The Rushden Echo and Argus, 10th June 1955, transcribed by Gill Hollis
They make music on home-made pipes
Bamboo-pipe playing is the latest craze at Newton Road School, Rushden. The idea came to Newton Road with Mr. A. R. Thompson, the music master, who soon found plenty of volunteers to join his pipe band.
The youngsters helped Mr. Thompson make the pipes and then learned how to play them.
|
Playing the pipes they made
|
About ten and a half inches in length, the pipes are made by hollowing out smoothly a piece of bamboo. The mouthpiece is shaped and a slightly concave piece of cork fitted into it to allow air to pass through. Then the pipe is “voiced” and turned as each hole is cut, until it can play the whole scale.
Afterwards the pipe is painted with a bright design and polished. It has a more mellow sound than a recorder, and was a great success when the Newton Road band performed at a Christmas concert and at the Rushden and District Schools’ music festival last week.
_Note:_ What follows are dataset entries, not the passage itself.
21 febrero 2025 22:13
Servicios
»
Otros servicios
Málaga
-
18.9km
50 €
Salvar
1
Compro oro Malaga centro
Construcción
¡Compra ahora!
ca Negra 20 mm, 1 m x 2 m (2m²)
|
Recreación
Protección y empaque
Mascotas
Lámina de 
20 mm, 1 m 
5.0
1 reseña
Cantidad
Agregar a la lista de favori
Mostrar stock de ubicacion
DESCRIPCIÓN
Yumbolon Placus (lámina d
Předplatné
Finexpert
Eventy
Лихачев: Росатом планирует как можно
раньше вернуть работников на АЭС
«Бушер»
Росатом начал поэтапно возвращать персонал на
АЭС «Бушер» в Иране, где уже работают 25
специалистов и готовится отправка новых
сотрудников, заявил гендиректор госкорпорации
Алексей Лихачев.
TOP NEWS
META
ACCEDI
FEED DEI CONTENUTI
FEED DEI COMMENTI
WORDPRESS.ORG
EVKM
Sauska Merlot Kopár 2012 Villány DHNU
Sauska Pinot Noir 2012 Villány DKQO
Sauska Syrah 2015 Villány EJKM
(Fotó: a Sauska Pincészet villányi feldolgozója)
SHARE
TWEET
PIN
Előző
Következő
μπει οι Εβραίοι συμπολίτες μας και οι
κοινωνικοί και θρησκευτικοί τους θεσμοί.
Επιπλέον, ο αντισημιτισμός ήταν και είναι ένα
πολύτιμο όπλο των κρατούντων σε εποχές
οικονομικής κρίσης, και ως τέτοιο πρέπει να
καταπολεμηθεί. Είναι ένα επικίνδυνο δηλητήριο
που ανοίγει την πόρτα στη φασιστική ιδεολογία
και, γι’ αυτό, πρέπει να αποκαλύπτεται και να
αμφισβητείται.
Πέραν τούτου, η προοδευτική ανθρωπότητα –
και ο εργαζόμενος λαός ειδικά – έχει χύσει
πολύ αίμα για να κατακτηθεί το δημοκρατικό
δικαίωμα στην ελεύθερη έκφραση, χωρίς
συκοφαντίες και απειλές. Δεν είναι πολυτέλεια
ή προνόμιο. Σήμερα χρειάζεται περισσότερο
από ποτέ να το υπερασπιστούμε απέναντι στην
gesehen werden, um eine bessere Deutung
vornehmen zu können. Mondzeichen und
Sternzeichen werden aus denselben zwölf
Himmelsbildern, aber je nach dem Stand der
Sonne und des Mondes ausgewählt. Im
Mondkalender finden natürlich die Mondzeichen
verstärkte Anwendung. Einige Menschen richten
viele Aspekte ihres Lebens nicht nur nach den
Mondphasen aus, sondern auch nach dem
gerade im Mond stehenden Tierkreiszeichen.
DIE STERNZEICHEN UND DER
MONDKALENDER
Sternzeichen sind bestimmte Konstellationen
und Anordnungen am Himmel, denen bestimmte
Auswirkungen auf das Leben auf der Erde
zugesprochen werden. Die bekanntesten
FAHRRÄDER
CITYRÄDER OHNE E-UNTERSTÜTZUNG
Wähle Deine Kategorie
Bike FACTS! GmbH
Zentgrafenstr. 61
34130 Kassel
These bamboo pipes are copied from an Indian pipe. A schoolteacher heard some Indian bamboo pipe music and made up an instrument of her own, experimenting until she could produce the right sound. Afterwards she discovered that the measurements of her pipe were exactly the same as the Indian.
That was thirty years ago. Today there is a Pipers’ Guild of international standing, in England, France, Belgium, Holland and Switzerland.
Mr. Thompson is a member and looks like producing a whole group from Rushden.